Alzire had not gone back to sleep but lay there silently with the sheet pulled up to her chin. With her clever, sick-child eyes she watched as her sister and brothers now got dressed. Another quarrel broke out over by the basin when the two boys shoved Catherine aside because she was taking too long to wash. Night-shirts were abandoned as, still half asleep, they relieved themselves, without embarrassment, as easy and natural with each other as a litter of puppies who have grown up together. In the end Catherine was ready first. She slipped on her miner’s trousers, donned her cloth jacket, and fastened her blue cap3 over her hair-bun; and in her clean Monday clothes she looked just like a little man. Nothing of her own sex remained, only the gentle sway of the hips.
‘The old man’s going to be really pleased to find the bed unmade when he gets back,’ Zacharie said grumpily. ‘I’ll tell him it was you, you know.’
The ‘old man’ was Bonnemort, their grandfather, who worked nights and so slept by day, with the result that the bed never got cold. There was always someone snoring away in it.
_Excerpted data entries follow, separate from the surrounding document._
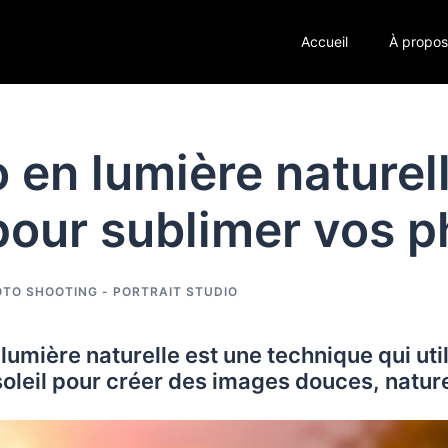
Accueil
À propo
 en lumière naturell
pour sublimer vos 
TO SHOOTING - PORTRAIT STUDIO
 lumière naturelle
est une technique qui util
soleil pour créer des images douces, nature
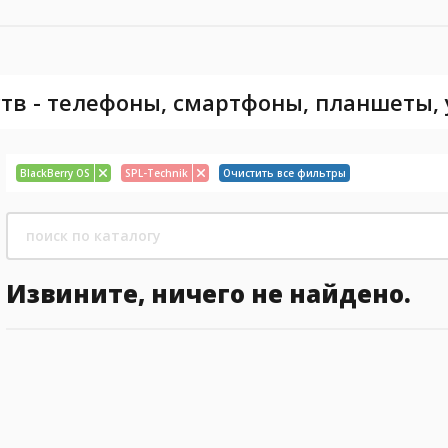
тв - телефоны, смартфоны, планшеты,
BlackBerry OS
SPL-Technik
Очистить все фильтры
Извините, ничего не найдено.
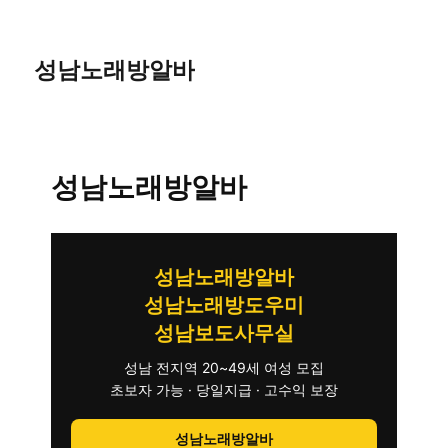
성남노래방알바
성남노래방알바
성남노래방알바
성남노래방도우미
성남보도사무실
성남 전지역 20~49세 여성 모집
초보자 가능 · 당일지급 · 고수익 보장
성남노래방알바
Without a word of reply Catherine had already begun to straighten and smooth the blanket. By now noises could be heard coming from the neighbouring house, on the other side of the wall. These brick constructions put up by the Company were cheaply built, and the walls were so thin that one could hear the slightest sound. Everyone lived cheek by jowl, from one end of the village to the other; and none of life’s intimacies remained hidden, not even from the children. Stairs shook with heavy footsteps, and then there was a gentle thud, followed by a contented sigh.